▶ [Required work] Your task is to write out exactly the lines of the listing below, from the first down to the line that holds "생재단은 미국 본부 재단의".

▶ [Exercise input]
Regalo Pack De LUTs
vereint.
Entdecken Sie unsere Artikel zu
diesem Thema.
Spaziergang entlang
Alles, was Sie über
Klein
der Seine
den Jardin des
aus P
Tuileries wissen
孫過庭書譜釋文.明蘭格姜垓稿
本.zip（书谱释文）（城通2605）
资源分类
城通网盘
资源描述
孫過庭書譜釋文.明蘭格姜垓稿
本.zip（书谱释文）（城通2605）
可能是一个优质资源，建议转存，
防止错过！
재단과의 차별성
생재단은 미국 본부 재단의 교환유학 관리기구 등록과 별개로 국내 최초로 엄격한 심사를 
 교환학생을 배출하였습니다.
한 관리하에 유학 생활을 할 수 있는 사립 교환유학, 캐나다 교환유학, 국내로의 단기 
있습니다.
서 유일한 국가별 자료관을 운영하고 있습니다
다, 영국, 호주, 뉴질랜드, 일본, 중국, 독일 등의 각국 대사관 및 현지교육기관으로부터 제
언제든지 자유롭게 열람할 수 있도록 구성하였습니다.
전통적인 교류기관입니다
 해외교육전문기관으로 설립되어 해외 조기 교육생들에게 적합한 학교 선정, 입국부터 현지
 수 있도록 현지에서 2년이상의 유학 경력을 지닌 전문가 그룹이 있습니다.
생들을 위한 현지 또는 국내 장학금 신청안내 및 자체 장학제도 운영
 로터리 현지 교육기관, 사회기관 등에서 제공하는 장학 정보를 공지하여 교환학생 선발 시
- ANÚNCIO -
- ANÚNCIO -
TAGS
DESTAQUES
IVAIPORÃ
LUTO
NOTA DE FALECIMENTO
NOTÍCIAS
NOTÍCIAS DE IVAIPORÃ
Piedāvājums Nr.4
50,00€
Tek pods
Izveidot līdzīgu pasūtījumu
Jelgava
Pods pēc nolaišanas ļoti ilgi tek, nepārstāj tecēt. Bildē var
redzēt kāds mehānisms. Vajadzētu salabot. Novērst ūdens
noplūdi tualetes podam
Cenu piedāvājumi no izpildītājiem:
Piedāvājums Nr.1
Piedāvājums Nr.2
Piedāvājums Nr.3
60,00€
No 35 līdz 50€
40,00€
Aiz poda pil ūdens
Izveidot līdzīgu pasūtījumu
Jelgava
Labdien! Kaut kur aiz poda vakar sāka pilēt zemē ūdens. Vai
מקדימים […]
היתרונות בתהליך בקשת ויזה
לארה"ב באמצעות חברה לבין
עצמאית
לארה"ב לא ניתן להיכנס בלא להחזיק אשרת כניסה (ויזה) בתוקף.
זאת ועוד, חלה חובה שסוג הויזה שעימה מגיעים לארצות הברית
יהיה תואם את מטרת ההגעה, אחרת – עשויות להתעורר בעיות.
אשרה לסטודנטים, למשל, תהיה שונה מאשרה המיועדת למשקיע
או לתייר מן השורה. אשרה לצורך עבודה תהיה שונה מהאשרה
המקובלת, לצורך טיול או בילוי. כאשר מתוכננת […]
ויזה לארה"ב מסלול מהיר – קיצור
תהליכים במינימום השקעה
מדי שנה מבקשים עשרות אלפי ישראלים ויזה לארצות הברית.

▶ [Solution to this task]
Regalo Pack De LUTs
vereint.
Entdecken Sie unsere Artikel zu
diesem Thema.
Spaziergang entlang
Alles, was Sie über
Klein
der Seine
den Jardin des
aus P
Tuileries wissen
孫過庭書譜釋文.明蘭格姜垓稿
本.zip（书谱释文）（城通2605）
资源分类
城通网盘
资源描述
孫過庭書譜釋文.明蘭格姜垓稿
本.zip（书谱释文）（城通2605）
可能是一个优质资源，建议转存，
防止错过！
재단과의 차별성
생재단은 미국 본부 재단의 교환유학 관리기구 등록과 별개로 국내 최초로 엄격한 심사를 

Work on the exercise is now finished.